Tuesday, May 29, 2007

In the news

David Crowley

David Crowley's research identifying hundreds of new species of bacteria that are able to live in the La Brea tar pits and degrade the oil and natural asphalt has been the focus of several news articles. To see the full article from the UCR website, click here

Marylynn Yates quoted in Science Today

D. Can One Become Immune to Contaminated Drinking Water?
Narrator: This is Science Today. Immigrants from developing countries often become sick when visiting their countries of birth. According to Marylynn Yates, a professor of environmental microbiology at the University of California, Riverside, the cause of sickness is usually from drinking contaminated water.
Yates: Some microorganisms, once you're exposed to the organism, you actually develop a lifelong immunity. Other organisms, it's very short-lived and so you can be exposed to it, get sick, have a very short-term immunity, be exposed to it again and get sick again.

**Entries shown**:
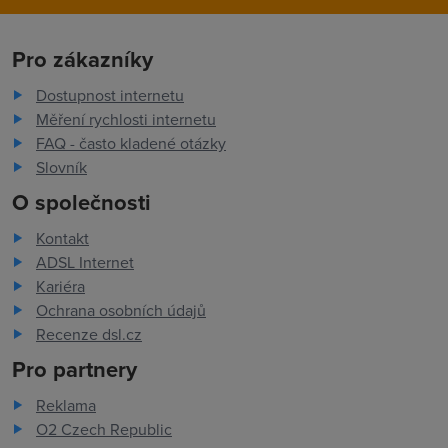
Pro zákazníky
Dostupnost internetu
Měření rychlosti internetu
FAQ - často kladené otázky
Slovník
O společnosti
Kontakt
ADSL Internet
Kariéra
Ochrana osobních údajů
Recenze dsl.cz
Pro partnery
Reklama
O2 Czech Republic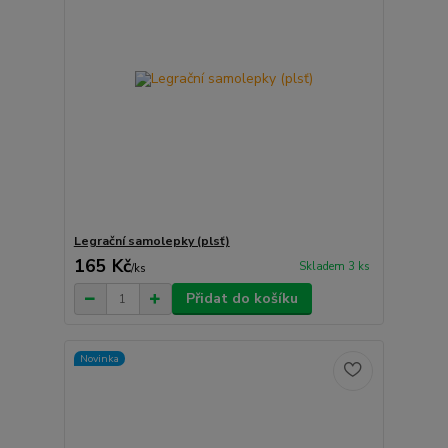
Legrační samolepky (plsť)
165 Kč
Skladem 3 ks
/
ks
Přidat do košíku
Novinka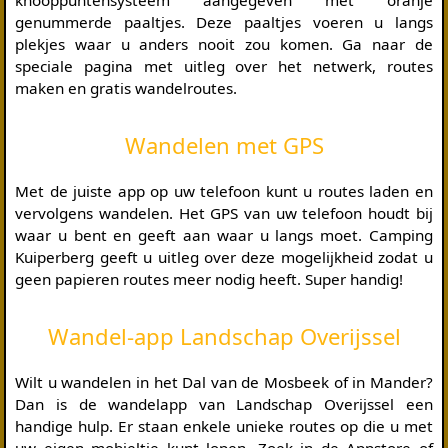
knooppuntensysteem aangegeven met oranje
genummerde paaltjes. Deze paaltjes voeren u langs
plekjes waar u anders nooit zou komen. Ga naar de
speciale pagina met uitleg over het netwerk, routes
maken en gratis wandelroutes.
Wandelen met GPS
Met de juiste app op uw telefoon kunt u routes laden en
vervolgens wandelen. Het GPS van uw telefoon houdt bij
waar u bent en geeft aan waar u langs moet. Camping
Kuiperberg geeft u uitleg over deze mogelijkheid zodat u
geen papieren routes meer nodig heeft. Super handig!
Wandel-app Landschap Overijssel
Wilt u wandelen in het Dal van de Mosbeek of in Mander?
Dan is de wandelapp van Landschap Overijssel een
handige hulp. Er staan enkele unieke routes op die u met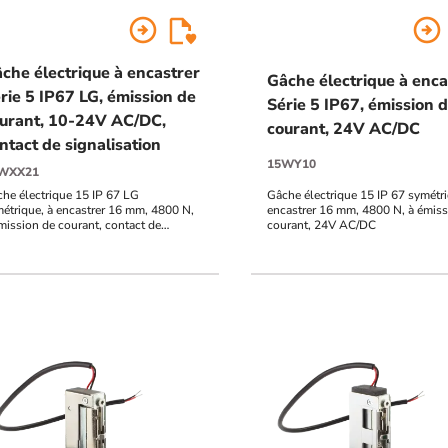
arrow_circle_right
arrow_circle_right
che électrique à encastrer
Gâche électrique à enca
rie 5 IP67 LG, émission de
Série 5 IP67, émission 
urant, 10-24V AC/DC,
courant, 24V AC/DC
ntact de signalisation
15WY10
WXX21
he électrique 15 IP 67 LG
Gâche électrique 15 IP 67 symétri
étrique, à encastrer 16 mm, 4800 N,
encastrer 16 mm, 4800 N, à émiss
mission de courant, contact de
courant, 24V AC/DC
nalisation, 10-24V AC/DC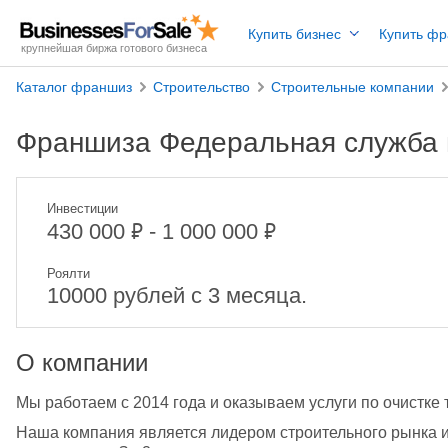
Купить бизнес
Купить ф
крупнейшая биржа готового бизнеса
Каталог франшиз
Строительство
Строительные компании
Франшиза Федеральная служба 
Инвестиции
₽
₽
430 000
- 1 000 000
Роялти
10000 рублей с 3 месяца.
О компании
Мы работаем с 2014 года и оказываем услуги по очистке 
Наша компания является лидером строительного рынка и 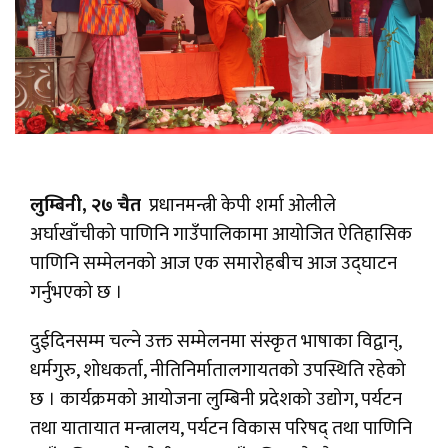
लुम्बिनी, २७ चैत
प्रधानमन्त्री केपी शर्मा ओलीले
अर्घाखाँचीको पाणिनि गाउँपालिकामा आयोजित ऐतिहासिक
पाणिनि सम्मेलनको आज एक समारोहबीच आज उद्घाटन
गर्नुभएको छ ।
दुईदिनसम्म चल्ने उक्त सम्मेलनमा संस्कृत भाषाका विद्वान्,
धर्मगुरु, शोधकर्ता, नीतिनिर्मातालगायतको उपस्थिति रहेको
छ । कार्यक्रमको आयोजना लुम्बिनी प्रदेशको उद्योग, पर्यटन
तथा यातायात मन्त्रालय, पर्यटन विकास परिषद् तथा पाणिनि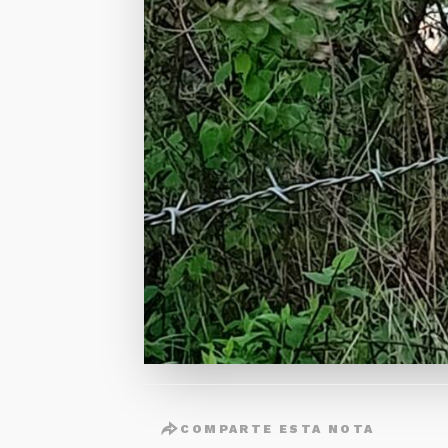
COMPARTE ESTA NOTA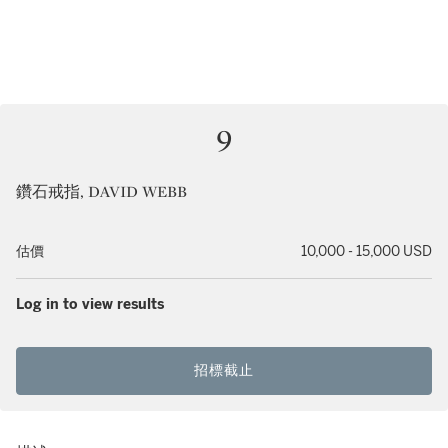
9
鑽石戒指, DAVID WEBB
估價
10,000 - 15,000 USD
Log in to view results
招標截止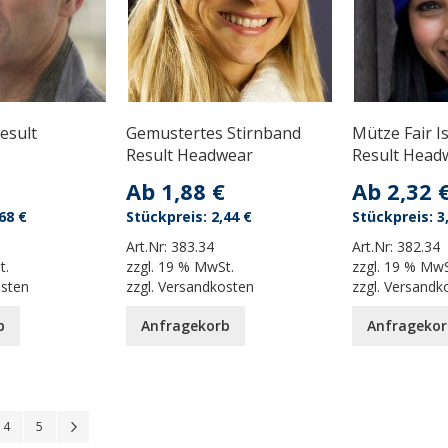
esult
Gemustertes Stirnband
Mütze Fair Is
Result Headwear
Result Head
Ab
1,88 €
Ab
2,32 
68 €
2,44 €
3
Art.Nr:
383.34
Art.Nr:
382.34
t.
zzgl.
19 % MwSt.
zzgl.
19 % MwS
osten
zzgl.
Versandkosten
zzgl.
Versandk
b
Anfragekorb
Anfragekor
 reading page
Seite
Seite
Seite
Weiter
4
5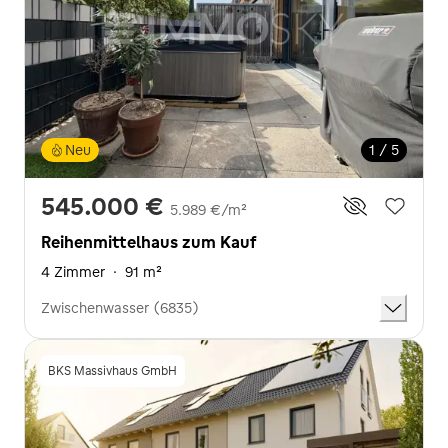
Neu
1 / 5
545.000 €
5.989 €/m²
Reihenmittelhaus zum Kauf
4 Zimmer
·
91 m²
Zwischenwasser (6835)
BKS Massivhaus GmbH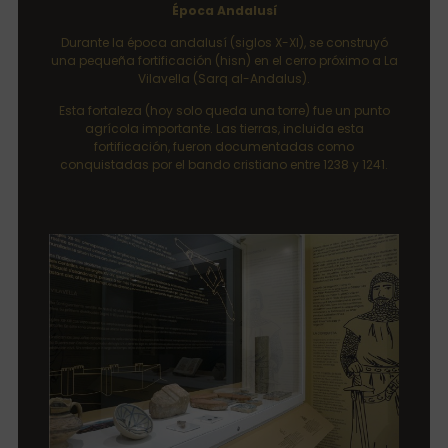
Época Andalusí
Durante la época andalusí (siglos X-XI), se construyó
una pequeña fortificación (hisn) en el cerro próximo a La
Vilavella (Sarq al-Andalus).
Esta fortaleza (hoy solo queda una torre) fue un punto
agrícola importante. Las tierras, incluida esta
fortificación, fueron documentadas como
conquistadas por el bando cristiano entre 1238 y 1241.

* * *

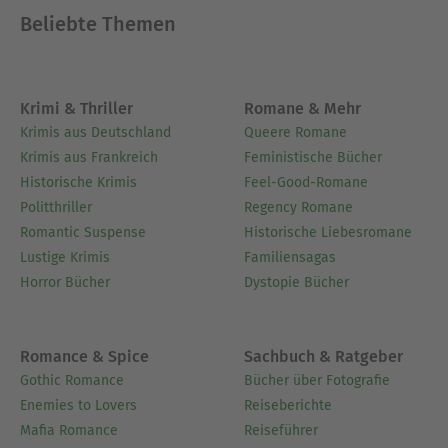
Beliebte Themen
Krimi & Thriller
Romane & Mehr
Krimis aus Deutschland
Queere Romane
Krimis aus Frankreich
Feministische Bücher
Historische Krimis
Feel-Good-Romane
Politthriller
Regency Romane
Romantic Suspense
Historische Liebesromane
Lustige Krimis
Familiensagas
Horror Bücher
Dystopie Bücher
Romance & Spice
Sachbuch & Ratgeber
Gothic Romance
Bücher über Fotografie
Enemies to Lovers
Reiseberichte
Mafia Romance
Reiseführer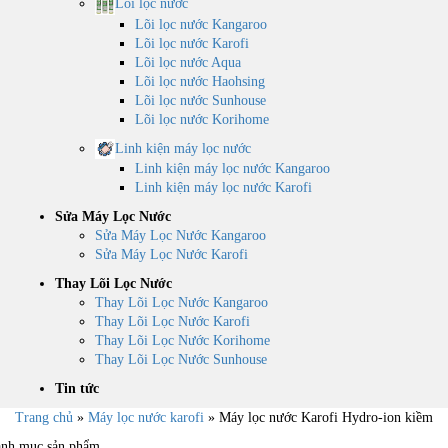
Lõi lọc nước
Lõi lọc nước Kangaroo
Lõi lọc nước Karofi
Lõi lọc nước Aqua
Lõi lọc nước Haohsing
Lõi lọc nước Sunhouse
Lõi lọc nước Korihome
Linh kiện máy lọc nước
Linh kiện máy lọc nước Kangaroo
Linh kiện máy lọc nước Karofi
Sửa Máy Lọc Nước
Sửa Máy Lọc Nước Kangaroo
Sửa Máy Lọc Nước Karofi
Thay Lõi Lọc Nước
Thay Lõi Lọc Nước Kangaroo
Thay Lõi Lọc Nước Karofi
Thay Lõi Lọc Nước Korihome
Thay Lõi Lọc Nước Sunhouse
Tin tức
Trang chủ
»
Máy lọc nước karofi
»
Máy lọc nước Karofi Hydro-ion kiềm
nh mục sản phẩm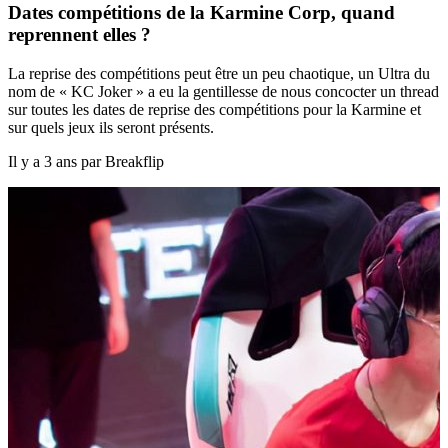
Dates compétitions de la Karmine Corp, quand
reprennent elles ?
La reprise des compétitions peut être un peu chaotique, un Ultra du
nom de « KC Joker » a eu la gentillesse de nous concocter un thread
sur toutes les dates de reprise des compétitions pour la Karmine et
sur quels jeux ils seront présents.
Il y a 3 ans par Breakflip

**Task goal**: Extend the news post on David Crowley and Marylynn Yates, picking up right after Yates's remark about short-term immunity. The material has no connection to the news post.

**Task result**:
Narrator: Yates says the children of immigrants who were born in developed countries are most vulnerable to sickness because they have never been exposed to contaminated drinking supplies. Yates' tip – drink bottled water when traveling in countries where you are unsure of the water quality.
Yates: If you don't have the immunity or if you've lost the immunity, you will very likely get ill if you're exposed to those organisms. So, you do have to exercise common sense.
Narrator: For Science Today, I'm Larissa Branin.